:: Information provided ::
####################
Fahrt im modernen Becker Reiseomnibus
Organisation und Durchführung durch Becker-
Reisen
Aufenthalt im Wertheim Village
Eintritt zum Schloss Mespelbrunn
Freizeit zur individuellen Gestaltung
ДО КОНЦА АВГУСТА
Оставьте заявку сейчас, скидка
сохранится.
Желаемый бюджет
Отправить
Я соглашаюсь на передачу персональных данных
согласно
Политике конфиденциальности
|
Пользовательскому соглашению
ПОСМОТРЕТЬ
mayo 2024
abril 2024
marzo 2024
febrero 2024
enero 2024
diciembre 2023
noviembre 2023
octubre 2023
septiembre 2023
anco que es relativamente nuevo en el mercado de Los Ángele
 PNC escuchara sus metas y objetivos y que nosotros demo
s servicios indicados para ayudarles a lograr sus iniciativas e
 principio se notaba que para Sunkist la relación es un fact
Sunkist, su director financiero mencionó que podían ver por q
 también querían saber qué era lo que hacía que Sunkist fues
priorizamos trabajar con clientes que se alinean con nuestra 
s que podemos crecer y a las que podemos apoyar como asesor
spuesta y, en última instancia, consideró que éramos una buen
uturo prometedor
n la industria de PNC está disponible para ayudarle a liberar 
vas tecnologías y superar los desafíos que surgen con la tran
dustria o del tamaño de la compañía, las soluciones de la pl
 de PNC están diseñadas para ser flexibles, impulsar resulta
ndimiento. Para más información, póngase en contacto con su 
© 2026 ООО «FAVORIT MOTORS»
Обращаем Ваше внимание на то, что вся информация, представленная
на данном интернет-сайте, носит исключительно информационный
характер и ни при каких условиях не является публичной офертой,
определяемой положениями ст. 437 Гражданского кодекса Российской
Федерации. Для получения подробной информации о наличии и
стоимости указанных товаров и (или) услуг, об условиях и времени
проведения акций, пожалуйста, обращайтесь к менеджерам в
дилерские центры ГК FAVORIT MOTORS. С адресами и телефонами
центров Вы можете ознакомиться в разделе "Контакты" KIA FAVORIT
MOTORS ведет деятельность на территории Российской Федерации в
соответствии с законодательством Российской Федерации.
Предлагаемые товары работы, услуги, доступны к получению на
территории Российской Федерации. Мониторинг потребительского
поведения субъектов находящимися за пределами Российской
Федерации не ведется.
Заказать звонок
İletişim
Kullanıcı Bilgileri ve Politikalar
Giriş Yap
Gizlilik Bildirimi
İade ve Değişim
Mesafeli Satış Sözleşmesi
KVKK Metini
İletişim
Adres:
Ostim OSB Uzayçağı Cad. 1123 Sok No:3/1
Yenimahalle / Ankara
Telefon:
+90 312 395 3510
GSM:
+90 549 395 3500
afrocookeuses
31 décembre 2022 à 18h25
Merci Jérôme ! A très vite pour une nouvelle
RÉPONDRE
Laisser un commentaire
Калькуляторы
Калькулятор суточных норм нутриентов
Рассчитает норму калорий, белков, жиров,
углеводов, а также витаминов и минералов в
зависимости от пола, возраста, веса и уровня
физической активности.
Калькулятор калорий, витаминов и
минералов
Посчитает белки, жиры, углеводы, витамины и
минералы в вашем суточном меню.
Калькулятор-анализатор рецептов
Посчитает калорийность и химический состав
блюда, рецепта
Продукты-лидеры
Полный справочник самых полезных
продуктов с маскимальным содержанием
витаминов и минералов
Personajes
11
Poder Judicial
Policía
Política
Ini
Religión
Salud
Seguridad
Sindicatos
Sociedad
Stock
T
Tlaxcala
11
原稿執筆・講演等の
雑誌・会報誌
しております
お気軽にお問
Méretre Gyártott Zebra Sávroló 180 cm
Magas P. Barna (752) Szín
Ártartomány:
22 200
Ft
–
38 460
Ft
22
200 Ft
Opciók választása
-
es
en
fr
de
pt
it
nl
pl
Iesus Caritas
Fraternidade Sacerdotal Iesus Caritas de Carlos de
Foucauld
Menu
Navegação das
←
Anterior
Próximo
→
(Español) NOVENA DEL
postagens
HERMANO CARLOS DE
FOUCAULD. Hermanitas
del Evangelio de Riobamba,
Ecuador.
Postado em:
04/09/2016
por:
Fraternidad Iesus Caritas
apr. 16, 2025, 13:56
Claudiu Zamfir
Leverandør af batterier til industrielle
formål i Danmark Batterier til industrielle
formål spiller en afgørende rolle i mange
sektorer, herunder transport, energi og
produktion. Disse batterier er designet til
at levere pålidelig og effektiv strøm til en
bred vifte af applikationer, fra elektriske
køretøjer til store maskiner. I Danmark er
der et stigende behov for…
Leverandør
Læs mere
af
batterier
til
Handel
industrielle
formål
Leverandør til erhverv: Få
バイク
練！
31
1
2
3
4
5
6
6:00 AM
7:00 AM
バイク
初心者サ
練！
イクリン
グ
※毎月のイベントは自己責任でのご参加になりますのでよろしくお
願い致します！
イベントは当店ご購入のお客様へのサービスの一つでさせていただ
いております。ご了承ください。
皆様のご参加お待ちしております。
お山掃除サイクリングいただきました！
####################
:: What to do ::
Edit the data from its first line through the line that contains "Федерации. Для получения", changing "Reiseomnibus" to "Reisebus" and keeping everything else the same.

:: Exercise output ::
Fahrt im modernen Becker Reisebus
Organisation und Durchführung durch Becker-
Reisen
Aufenthalt im Wertheim Village
Eintritt zum Schloss Mespelbrunn
Freizeit zur individuellen Gestaltung
ДО КОНЦА АВГУСТА
Оставьте заявку сейчас, скидка
сохранится.
Желаемый бюджет
Отправить
Я соглашаюсь на передачу персональных данных
согласно
Политике конфиденциальности
|
Пользовательскому соглашению
ПОСМОТРЕТЬ
mayo 2024
abril 2024
marzo 2024
febrero 2024
enero 2024
diciembre 2023
noviembre 2023
octubre 2023
septiembre 2023
anco que es relativamente nuevo en el mercado de Los Ángele
 PNC escuchara sus metas y objetivos y que nosotros demo
s servicios indicados para ayudarles a lograr sus iniciativas e
 principio se notaba que para Sunkist la relación es un fact
Sunkist, su director financiero mencionó que podían ver por q
 también querían saber qué era lo que hacía que Sunkist fues
priorizamos trabajar con clientes que se alinean con nuestra 
s que podemos crecer y a las que podemos apoyar como asesor
spuesta y, en última instancia, consideró que éramos una buen
uturo prometedor
n la industria de PNC está disponible para ayudarle a liberar 
vas tecnologías y superar los desafíos que surgen con la tran
dustria o del tamaño de la compañía, las soluciones de la pl
 de PNC están diseñadas para ser flexibles, impulsar resulta
ndimiento. Para más información, póngase en contacto con su 
© 2026 ООО «FAVORIT MOTORS»
Обращаем Ваше внимание на то, что вся информация, представленная
на данном интернет-сайте, носит исключительно информационный
характер и ни при каких условиях не является публичной офертой,
определяемой положениями ст. 437 Гражданского кодекса Российской
Федерации. Для получения подробной информации о наличии и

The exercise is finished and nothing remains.